**What is expected**
In the forum thread below, rewrite the paragraph that begins "I averaged it a bit more" as a shorter statement that keeps its main facts.

**Given text**
= = = = = = =

Thank you Rodney . How do I redirect this thread to follow your suggestions now? HELP!!


----------



## sunnydayz

I went ahead and moved it for you Dave 

I will be back in a little bit to post what I think my cost is


----------



## skdave

Thank you very much BobbieLee.


----------



## sunnydayz

Ok Sorry I had to do some stuff first  I am back now and I will try to answer as best as I can.

Name brand of printer...........................DTG HM1


Extra cost of dark Shirt over white? ........Usually around .80 cents to $1
Pretreat?............................................20. to 30. cents
Ink per shirt? ......................................$3.50 to $4.50
How many shirts can your printer print in one hour ? Depends on the design, approx 10
Machine time/ Labor at $15.00 per hour?...$1.50
Drying Time/ Labor?...............................I do this as I print, so it really does not effect the price. I am usually curing as I print. Both printing and curing take approx. same amount of time.
Shirt reject cost?..................................$ not enough to even count, I rarely have misprints, maybe 1 to 2 %
Down time $15.00 per hour? As long as I am doing regular maintenance at the beginning and end of day, this doesn't really factor in. Its about 5 minutes a day.
Wasted ink after flushing lines? As long as I am continuously printing, I really don't have to flush my lines, but I do at least one head clean a day probably $5 to $10 per day.
Head and line replacement? I have only replaced my head once in over 1 1.2 years and never replaced my lines.

So going by those numbers the approx. cost of a shirt would be approx. $8.30 per dark shirt.


----------



## mrbigjack50

Just curious Bobbi, did you base ink cost on 12x16?


----------



## sunnydayz

Oh woops I missed the 12 x 16 haha. I will go back up above and correct my numbers


----------



## mrbigjack50

mhm... prob. high right : )


----------



## sunnydayz

I averaged it a bit more then what I would expect just to be safe. It really depends on the graphic as most are not square 12 x 16. There is usually quite a bit of open space in between and in that case, it would be less then what I have put.


----------



## mrbigjack50

Ah that's better Bobbi, I figured to mention this to scare Dave more about lovely cost of white ink...
People keep thinking for some crazy reason that doing dark's isn't that more costly but it is crazy what real costs are for it...

= = = = = = =

Data entries:

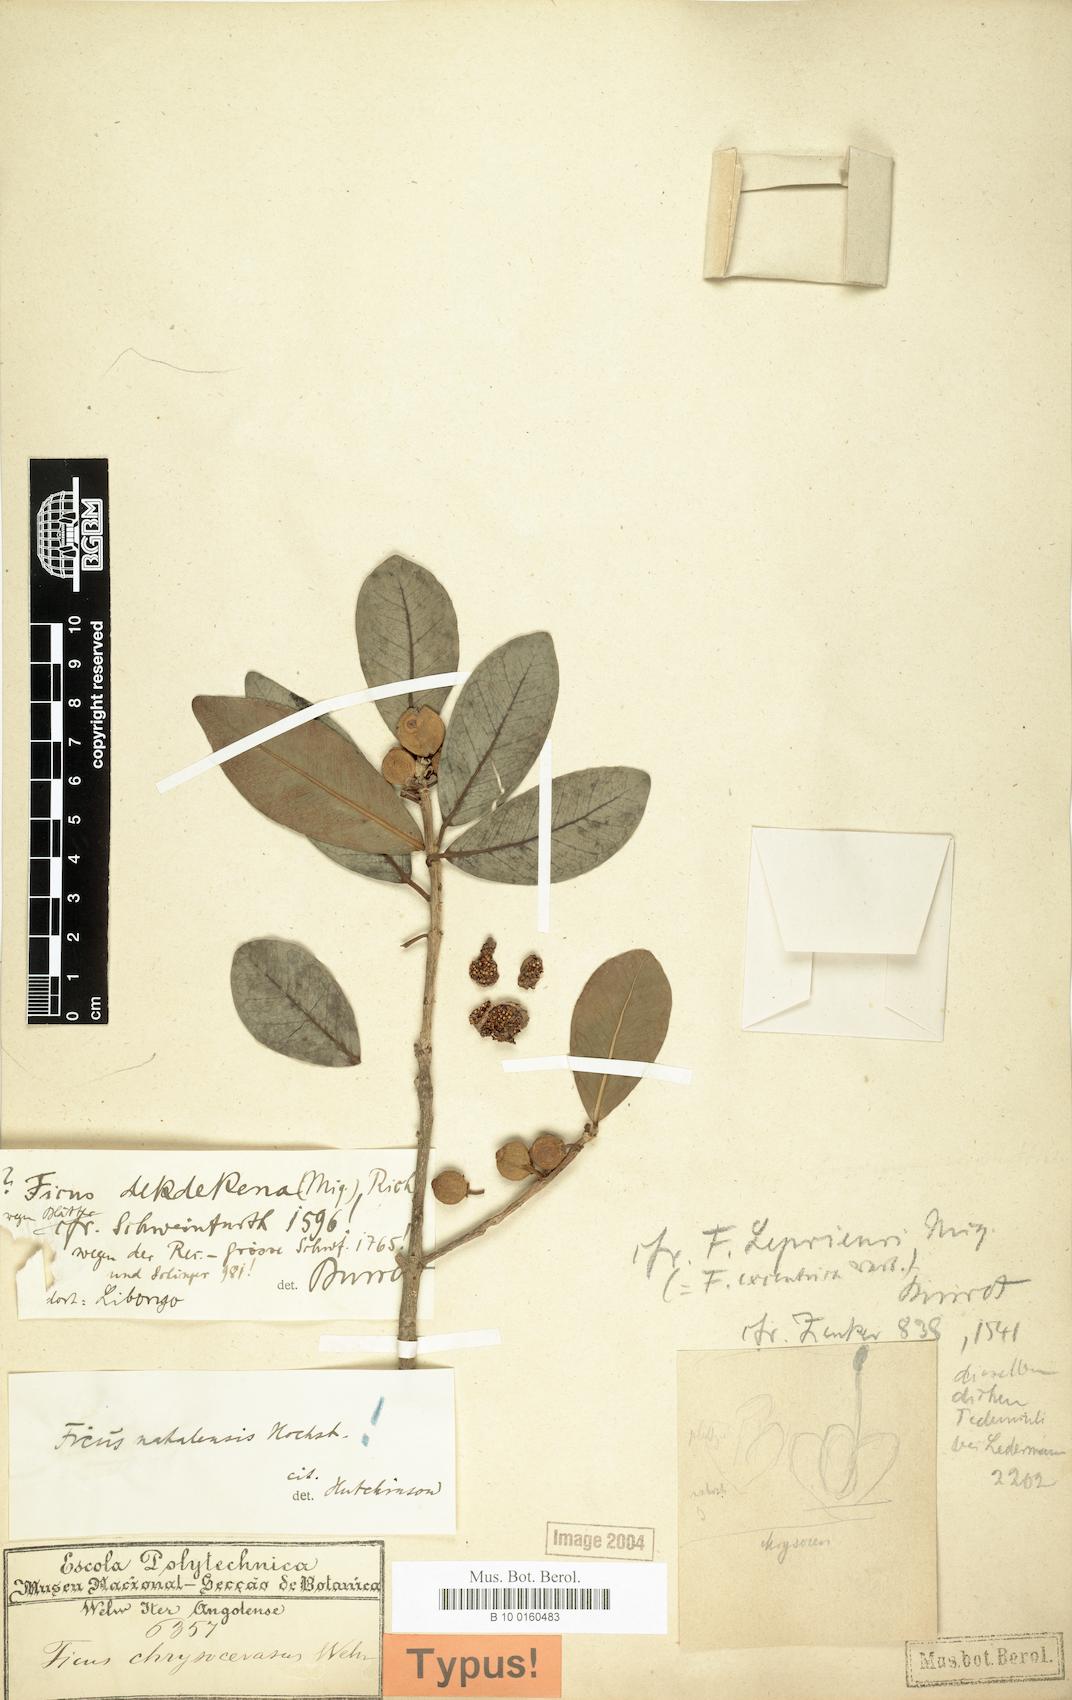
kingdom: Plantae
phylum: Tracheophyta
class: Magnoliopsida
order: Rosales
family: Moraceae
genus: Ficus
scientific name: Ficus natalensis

= = = = = = =

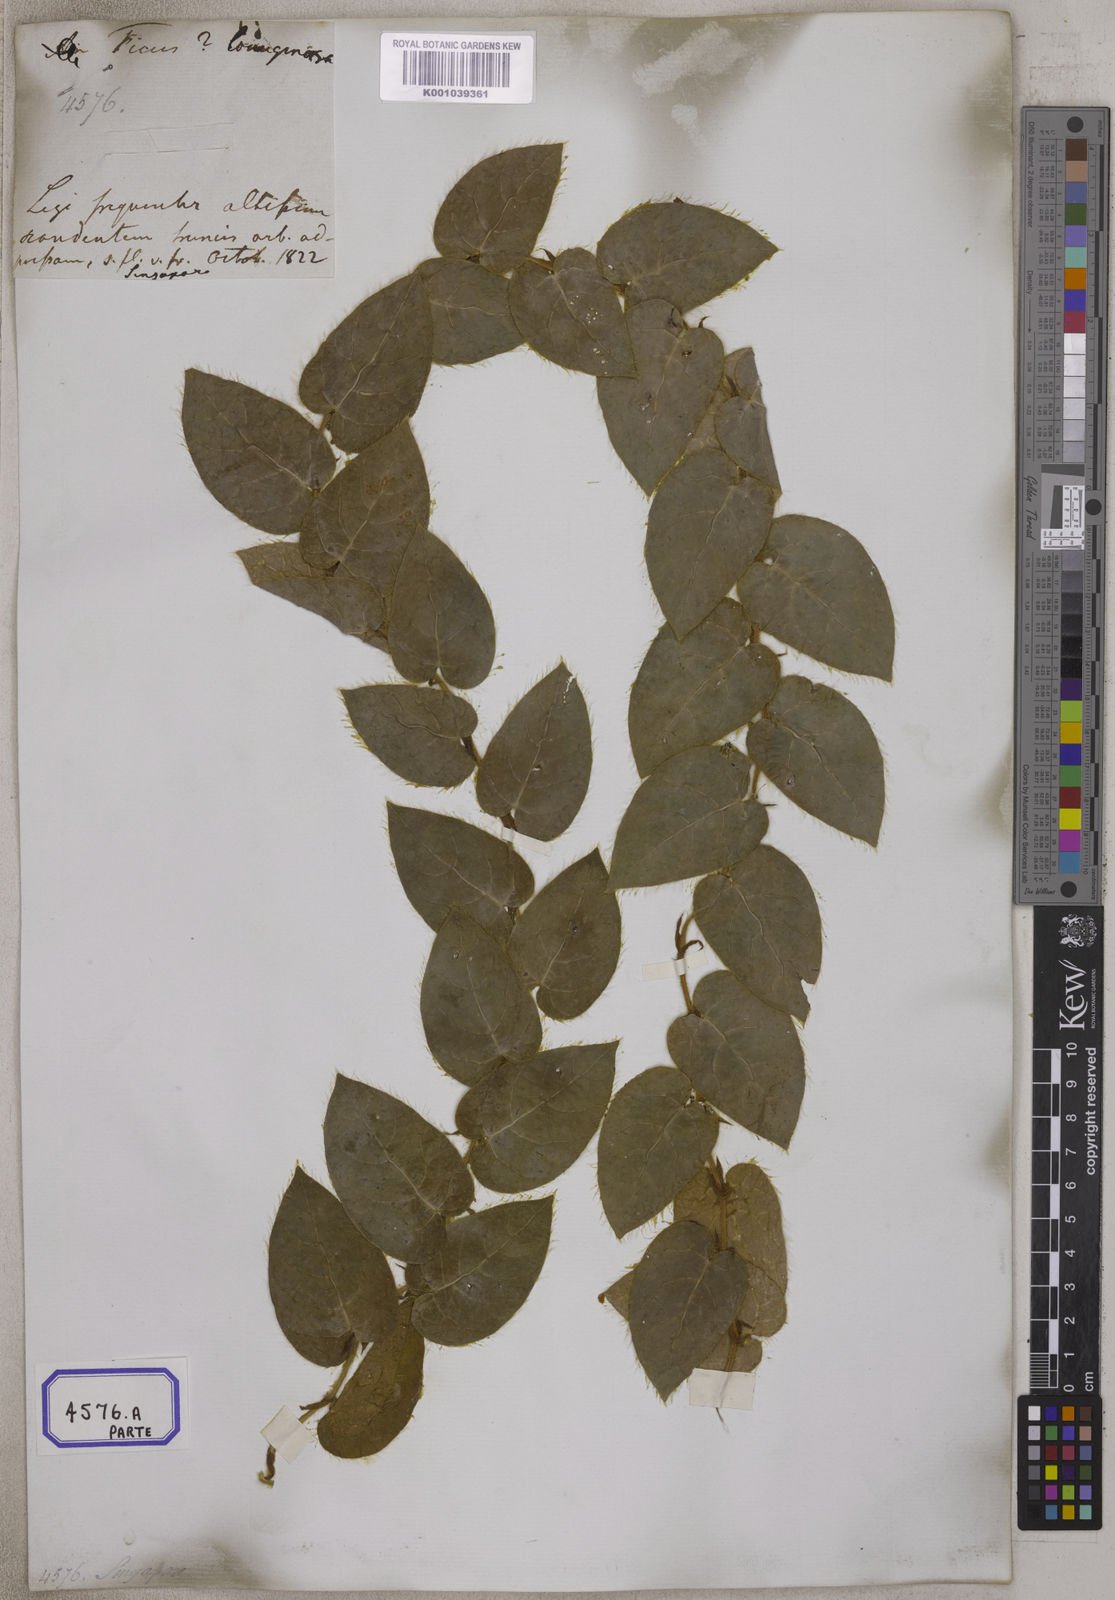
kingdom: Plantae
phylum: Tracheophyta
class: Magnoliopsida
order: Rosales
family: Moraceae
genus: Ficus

= = = = = = =

**In response**
The ink estimate was set somewhat higher than expected, to be safe. Actual use depends on the graphic: most designs are not a full 12 x 16 square and often have open space, so the cost would then be less than the stated figure.